◆ **EXTRACT**:
|---|

Applications using the Ontology for Literary Characters
Having explained the concrete implementation of the ontology of literary
characters, we focus this section on logic reasoning, which is a central principle
when dealing with ontologies.
In general, conclusions drawn from logic reasoning can be inferred from given
information. This means implicit information is derived from explicit information.
In formal logic, given information is called assumption; the operation is called
conclusion. The methods induction [
Charniak & McDermott 1985, 22] and
deduction [
Charniak & McDermott 1985, 14] are subsumed under the term of
logic reasoning. Induction means inferring from special concepts to general
concepts whereas deduction constitutes the opposite process from general concepts
to special ones. Here, the conclusions can only receive the values true or false.
The assumptions of the induction have to be true so that a conclusion can be
constituted as true as well. The conclusion is called an inference.
Logic reasoning is one possible application for ontologies. It is probably helpful
(i) to check consistency during ontology development, (ii) to enable
semi-automatic merging of (domain) ontologies as well as (iii) to deduce hidden
information contained in the ontology. These three tasks can be applied to all
elements of ontologies, classes as well as instances. As Baader et al. mention,
logic reasoning can fulfill different purposes in the phase of creating an
ontology and in the phase of using it [
Baader & Nutt 2003, 4], e.g.
investigating the structure of categories/ concepts, or testing if every object is
used in the intended and not contradictory way. In different situations of a work
process, logic reasoning can be used to avoid or to solve problems: If several
persons build together an ontology, new included elements can be checked for
inconsistency or redundant information can be detected.
Coming back to the mentioned mapping processes, one can state that for the
ontology of literary characters, it might be useful, if two persons add categories
with the same or similar meaning to the ontology, to produce suggestions for
mapping. Applications like mapping or merging are useful for the development and
usage of ontologies. But recently, to the author's knowledge, there have been no
other ontologies in literature studies which deal with literary characters or
narratology and which could be related to this ontology, i.e. by merging or
mapping. To be successful, synonymy has to be taken into account and a relating
mechanism has to be implemented, because processing of synonymy is not included
directly in an ontology so far. Therefore, these tasks cannot be applied
completely to the ontology for literary characters at the moment.

|---|

◆ **WHAT THIS EXERCISE ASKS**:
(a) In the ontology passage, what term does formal logic use for given information?
(b) Rewrite the ontology passage from "Applications using the" up to and including "dealing with ontologies.", changing "central principle" to "core principle".
(c) Translate this sentence from the ontology passage into German: "This means implicit information is derived from explicit information."

◆ **DATASET EXCERPT**:

|---|

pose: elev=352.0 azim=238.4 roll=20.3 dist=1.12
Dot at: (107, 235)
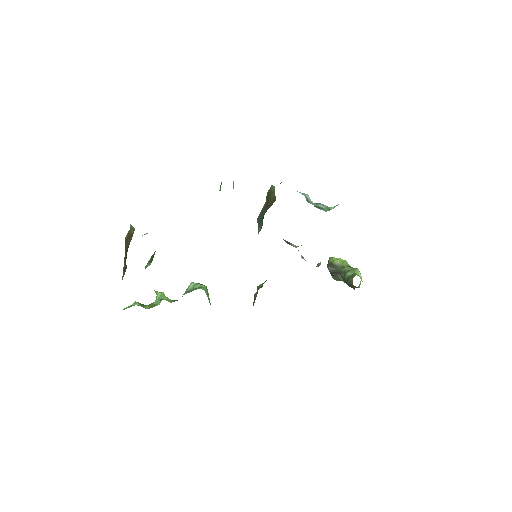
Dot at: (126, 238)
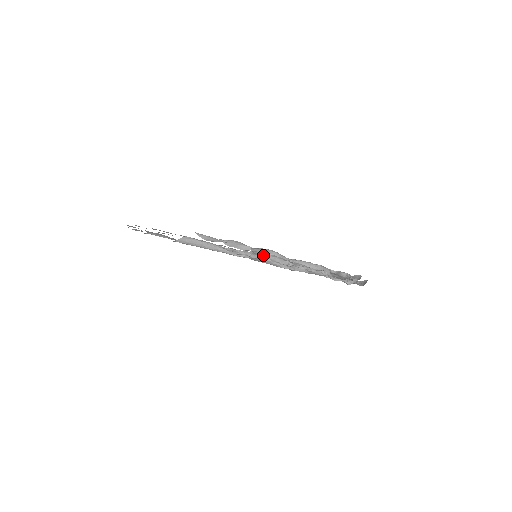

|---|

◆ **ANSWERS TO THE PROBLEMS**:
(a) Assumption.

(b)
Applications using the Ontology for Literary Characters
Having explained the concrete implementation of the ontology of literary
characters, we focus this section on logic reasoning, which is a core principle
when dealing with ontologies.

(c) Das bedeutet, dass implizite Informationen aus expliziten Informationen abgeleitet werden.